Gottling developed and sold chemical assay kits and studied processes for extracting sugar from beets to supplement his meagre university salary. He studied the chemistry of sulphur, arsenic, phosphorus, and mercury. He wrote texts on analytical chemistry and studied oxidation of organic compounds by nitric acid. He was one of the first scientists in Germany to take a stand against the phlogiston hypothesis and be in favor of the new chemistry of Lavoisier.

==Biography==
He studied pharmacy at Langensalza under Johann Christian Wiegleb, and from 1775 worked at the Hofapotheke (court pharmacy) in Weimar. From 1785, Göttling studied natural sciences at the University of Göttingen. In 1789, Johann Wolfgang von Goethe arranged for him to be an associate professor of chemistry and technology at the University of Jena. For a period of time, Göttling served as Goethe's primary source for chemical knowledge.

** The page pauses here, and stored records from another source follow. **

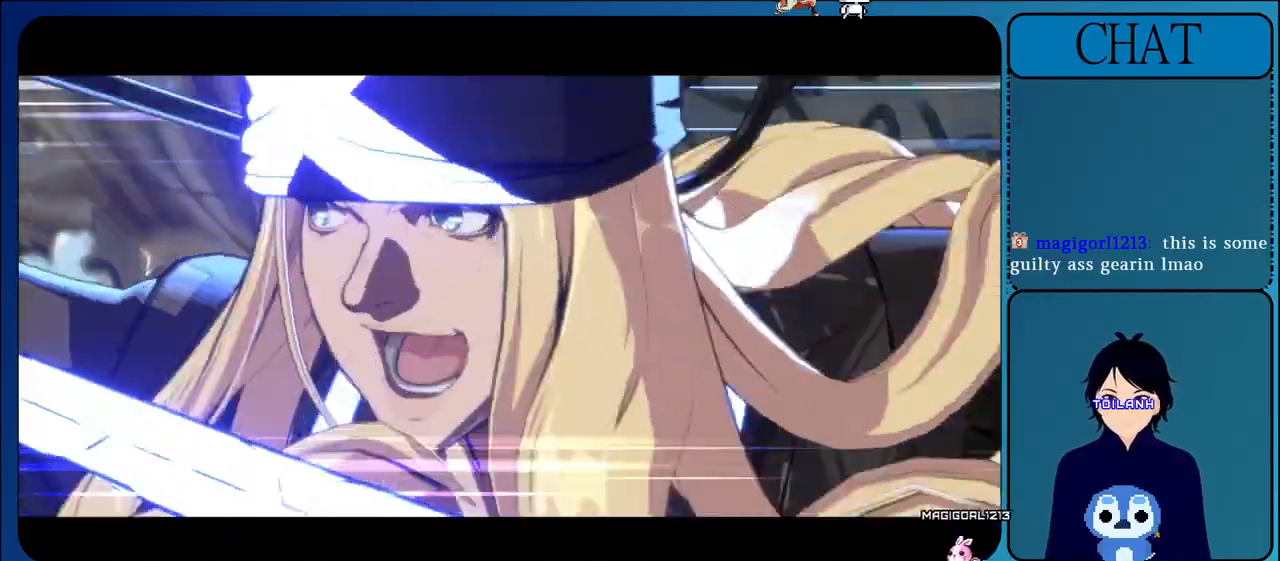
{"buttons": [], "left_stick": "left", "events": []}
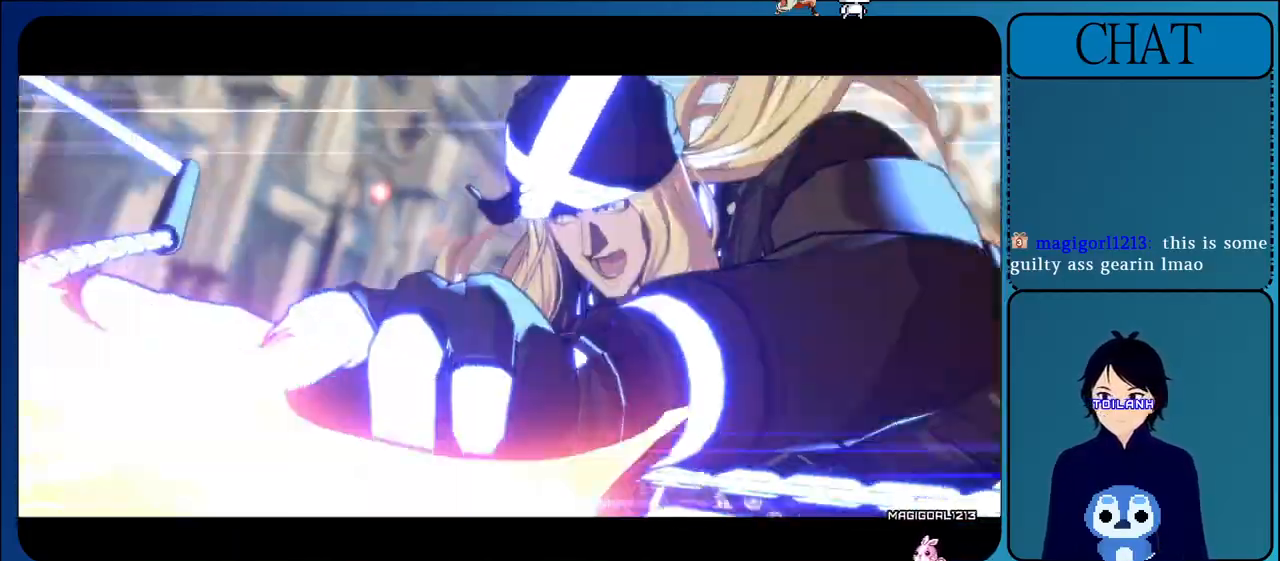
{"buttons": [], "left_stick": "left", "events": []}
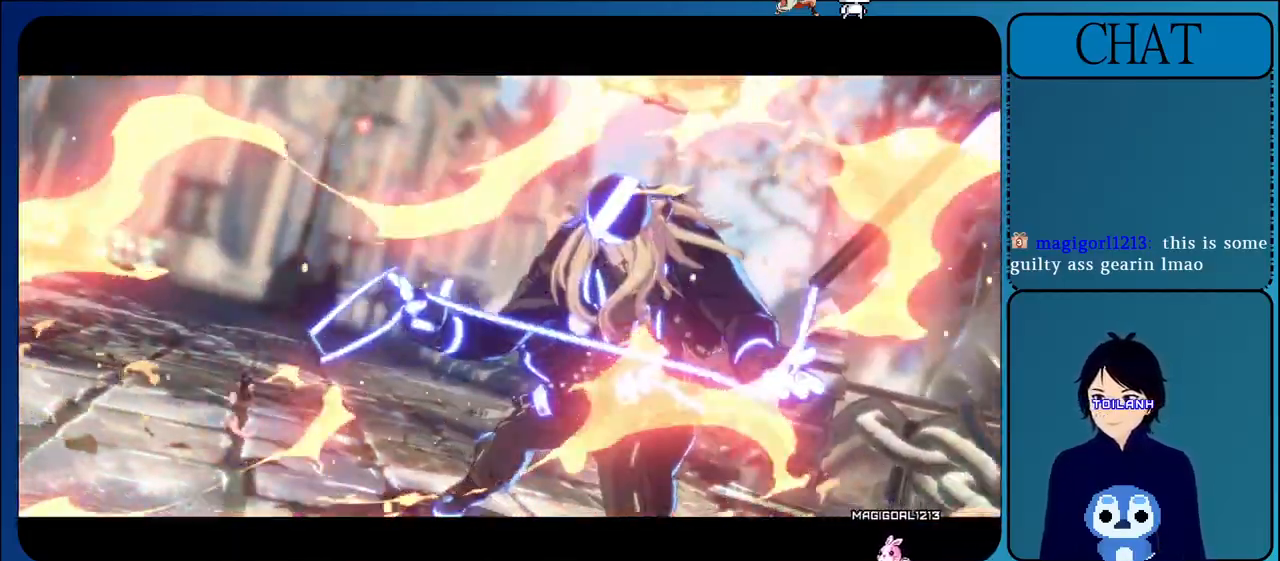
{"buttons": [], "left_stick": "left", "events": []}
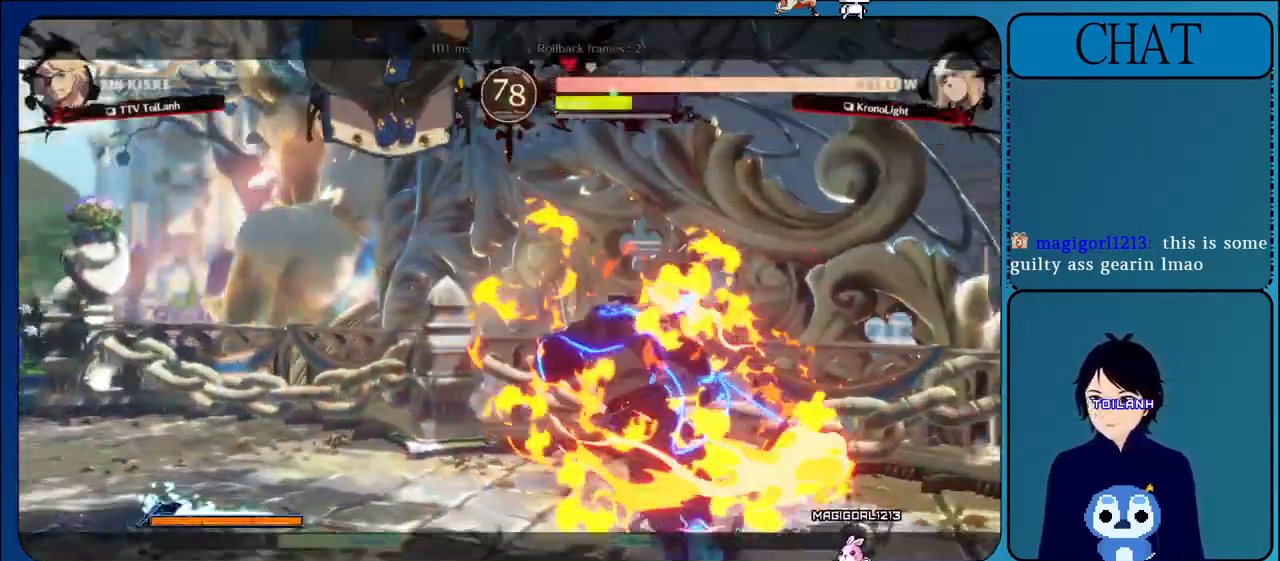
{"buttons": [], "left_stick": "left", "events": []}
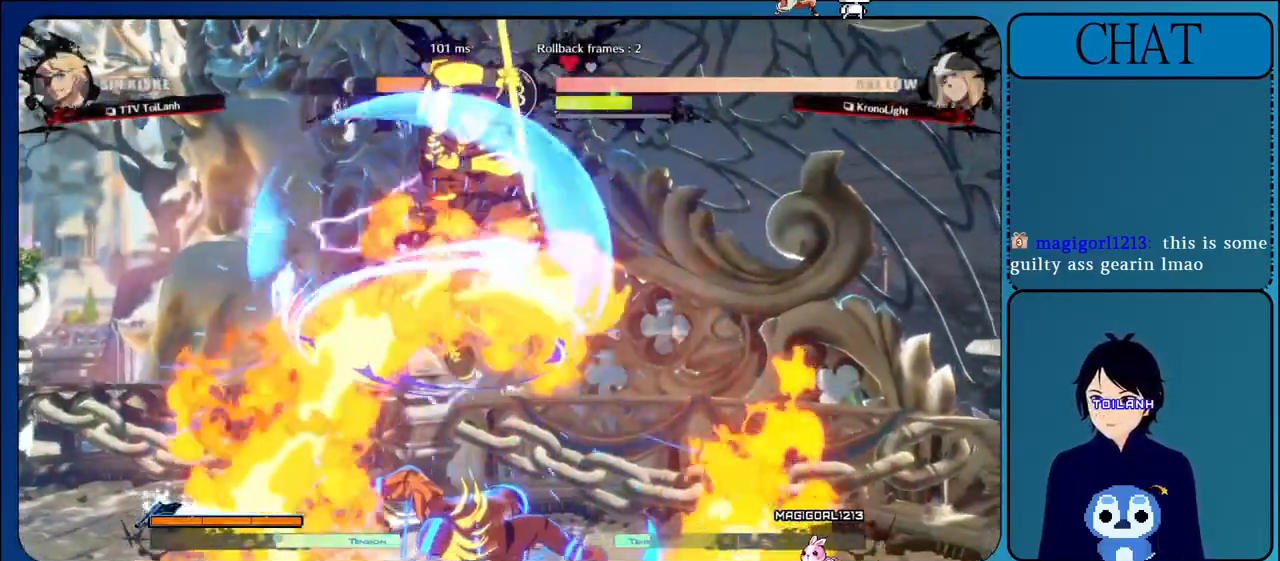
{"buttons": [], "left_stick": "left", "events": []}
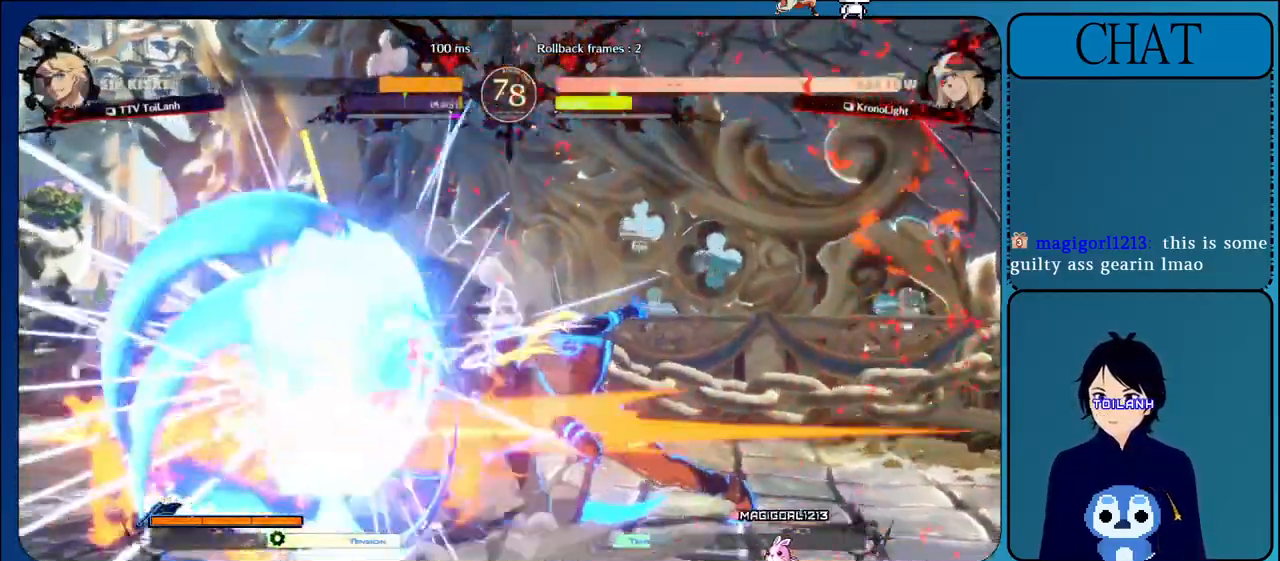
{"buttons": [], "left_stick": "right", "events": [[300, "left_stick", "right"], [350, "L1", "down"], [483, "L1", "up"]]}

He was notably the teacher of Karl Wilhelm Gottlob Kastner.

== Selected works ==
- Praktische Vortheile und Verbesserungen verschiedener pharmaceutisch-chemischer Operationen für Apotheker, 1783.
- Beytrag, zur Berichtigung der anti-phlogistischen Chemie auf Versuche gegründet, 1794.

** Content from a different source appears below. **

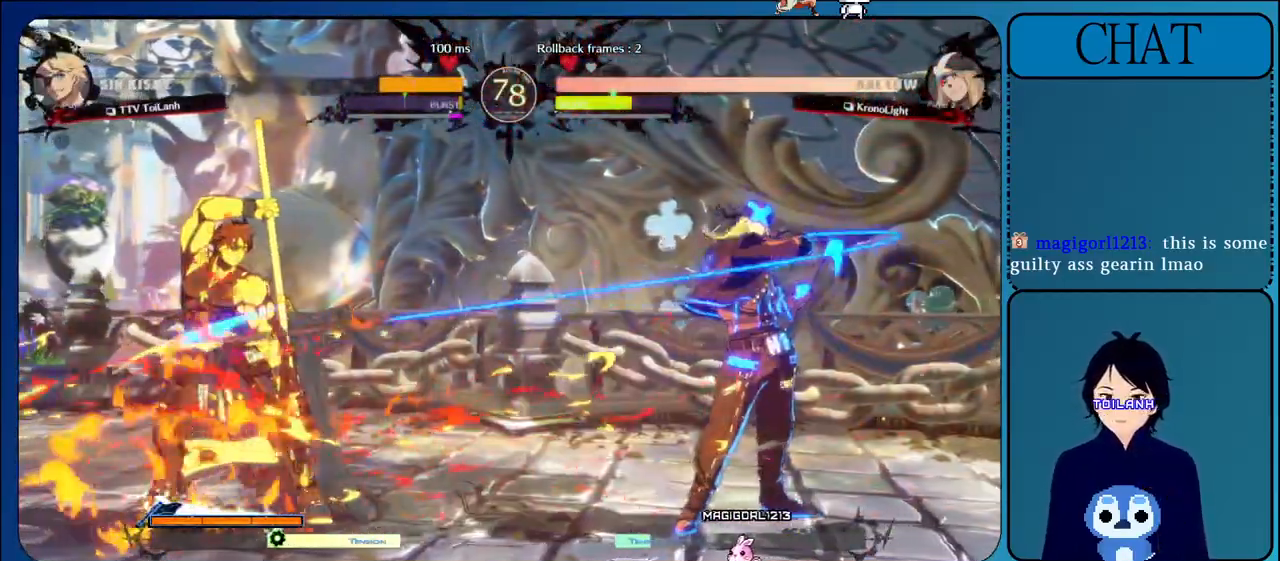
{"buttons": [], "left_stick": "right", "events": [[83, "L1", "down"], [217, "L1", "up"]]}
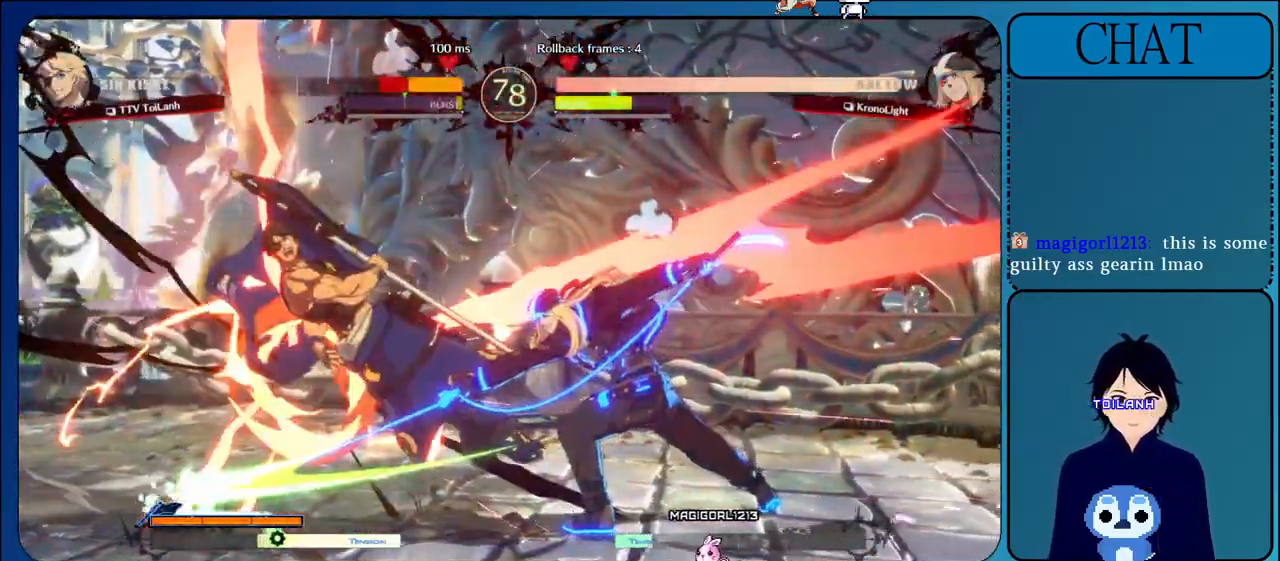
{"buttons": [], "left_stick": "down-left", "events": [[167, "left_stick", "down"], [233, "left_stick", "down-left"]]}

- Chemische Bemerkungen über das phosphorsaure Quecksilber und Hrn. Hahnemanns schwarzen Quecksilberkalk, 1795.
- Handbuch der theoretischen und praktischen Chemie, 1798-1800 (3 volumes).
- Elementarbuch der chemischen Experimentirkunst, 1808-09 (2 volumes).
He was also an editor of the journal Taschenbuch für Scheidekünstler und Apotheker.